**WHAT THE TASK ASKS**
What lines below contain the word "Dodge"? Please pull each one out.

**DATA UNDER STUDY**
++++++++++

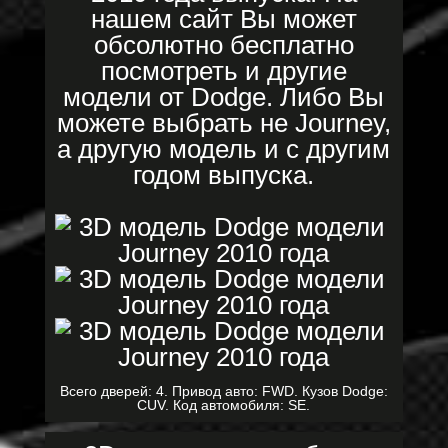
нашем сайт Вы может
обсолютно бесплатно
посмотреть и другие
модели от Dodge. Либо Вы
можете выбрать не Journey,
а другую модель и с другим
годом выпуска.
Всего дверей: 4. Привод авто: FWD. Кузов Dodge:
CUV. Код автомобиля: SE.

++++++++++

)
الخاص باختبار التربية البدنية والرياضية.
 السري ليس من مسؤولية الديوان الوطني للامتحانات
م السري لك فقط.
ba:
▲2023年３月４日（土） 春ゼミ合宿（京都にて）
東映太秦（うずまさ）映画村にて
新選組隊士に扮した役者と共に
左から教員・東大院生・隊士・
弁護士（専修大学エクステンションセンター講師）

++++++++++

**RESPONSE TO THIS TASK**
модели от Dodge. Либо Вы
Всего дверей: 4. Привод авто: FWD. Кузов Dodge:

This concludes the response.